The course of papuloerythroderma of Ofuji is generally indolent with remission occurring many years after the initial onset in idiopathic cases. Those with secondary etiology leading to PEO may experience rapid clearance of lesions upon removal of the offending agents, or with the treatment of the underlying causes. In the absence of secondary bacterial super-infection, the overall disease progression is non-acute and consists of resolving pruritus which generally leads to complete resolution.
A significant complication of papuloerythroderma of Ofuji is secondary bacterial super-infection of the polygonal papular lesions likely due to excoriation. These secondary infections may lead to erysipelas or cellulitis and significantly impact patients overall well-being. These complications are manageable with brief oral courses of clindamycin or cefuroxime. In addition to bacterial superinfection, delay of diagnosis of CTCL can also occur if there is a diagnosis of PEO without proper evaluation to rule out CTCL. Missing this critical diagnosis can lead to a deterioration of the clinical picture.
Patients suffering from papuloerythroderma of Ofuji should receive proper education on the correlations that exist between PEO and multiple internal malignancies, as well as its similarity and possible association with CTCL. Proper screening and evaluation to rule out these internal malignancies is a crucial component in the management of PEO and informing patients regarding the types of screening they should undergo will aid in adequate the evaluation of possible underlying disease processes.

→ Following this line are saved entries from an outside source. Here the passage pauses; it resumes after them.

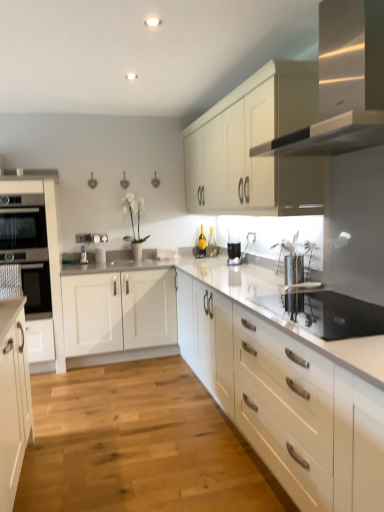
Question: Could you tell me if satin white oven at left, the 1th cabinetry positioned from the left, is facing satin silver range hood at upper right?

Choices:
 (A) yes
 (B) no

Answer: (B)

Question: Considering the relative sizes of satin white oven at left, the third cabinetry viewed from the right, and satin silver range hood at upper right in the image provided, is satin white oven at left, the third cabinetry viewed from the right, taller than satin silver range hood at upper right?

Choices:
 (A) no
 (B) yes

Answer: (B)

Question: Can you confirm if satin white oven at left, the 1th cabinetry positioned from the left, is positioned to the left of satin silver range hood at upper right?

Choices:
 (A) yes
 (B) no

Answer: (A)

Question: Is the position of satin white oven at left, the third cabinetry viewed from the right, less distant than that of satin silver range hood at upper right?

Choices:
 (A) no
 (B) yes

Answer: (A)

Question: From the image's perspective, is satin white oven at left, the 1th cabinetry positioned from the left, on satin silver range hood at upper right?

Choices:
 (A) no
 (B) yes

Answer: (A)

Question: Choose the correct answer: Is stainless steel oven at center inside light wood floor at center or outside it?

Choices:
 (A) inside
 (B) outside

Answer: (B)

Question: Considering their positions, is stainless steel oven at center located in front of or behind light wood floor at center?

Choices:
 (A) front
 (B) behind

Answer: (A)

Question: Is stainless steel oven at center taller or shorter than light wood floor at center?

Choices:
 (A) short
 (B) tall

Answer: (B)

Question: Considering the positions of stainless steel oven at center and light wood floor at center in the image, is stainless steel oven at center wider or thinner than light wood floor at center?

Choices:
 (A) wide
 (B) thin

Answer: (B)

Question: Considering the positions of stainless steel oven at center and satin nickel faucet at center in the image, is stainless steel oven at center wider or thinner than satin nickel faucet at center?

Choices:
 (A) thin
 (B) wide

Answer: (B)

Question: From a real-world perspective, relative to satin nickel faucet at center, is stainless steel oven at center vertically above or below?

Choices:
 (A) below
 (B) above

Answer: (A)

Question: Is point (326, 334) positioned closer to the camera than point (86, 245)?

Choices:
 (A) farther
 (B) closer

Answer: (B)

Question: Considering the positions of stainless steel oven at center and satin nickel faucet at center in the image, is stainless steel oven at center bigger or smaller than satin nickel faucet at center?

Choices:
 (A) small
 (B) big

Answer: (B)

Question: Based on their sizes in the image, would you say light wood floor at center is bigger or smaller than white matte cabinet at center, the third cabinetry from the left?

Choices:
 (A) small
 (B) big

Answer: (A)

Question: Is light wood floor at center inside the boundaries of white matte cabinet at center, the third cabinetry from the left, or outside?

Choices:
 (A) outside
 (B) inside

Answer: (A)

Management of papuloerythroderma of Ofuji requires the participation of an interprofessional healthcare team approach. Besides the primary care provider, nurse practitioner and internist, the involvement of specialists in multiple fields to aid in the diagnosis of underlying malignancy should have participation at an early stage in the disease process. Pharmacists can be integral in helping determine when the condition is drug-induced as well as recommendations for pharmaceutical therapy, and nursing is often the primary point of contact for patients and families, providing education. [Level V] Patients with PEO should undergo evaluation via a gastroenterologist to perform upper endoscopy and colonoscopy to rule out gastric carcinoma and adenocarcinoma of the colon. In addition to proper gastroenterological work-up patients should be evaluated for any hematological abnormalities and referred to hematology/oncology specialists if any cell line abnormalities, flow-cytometry abnormalities, or clinical features of malignancy are present.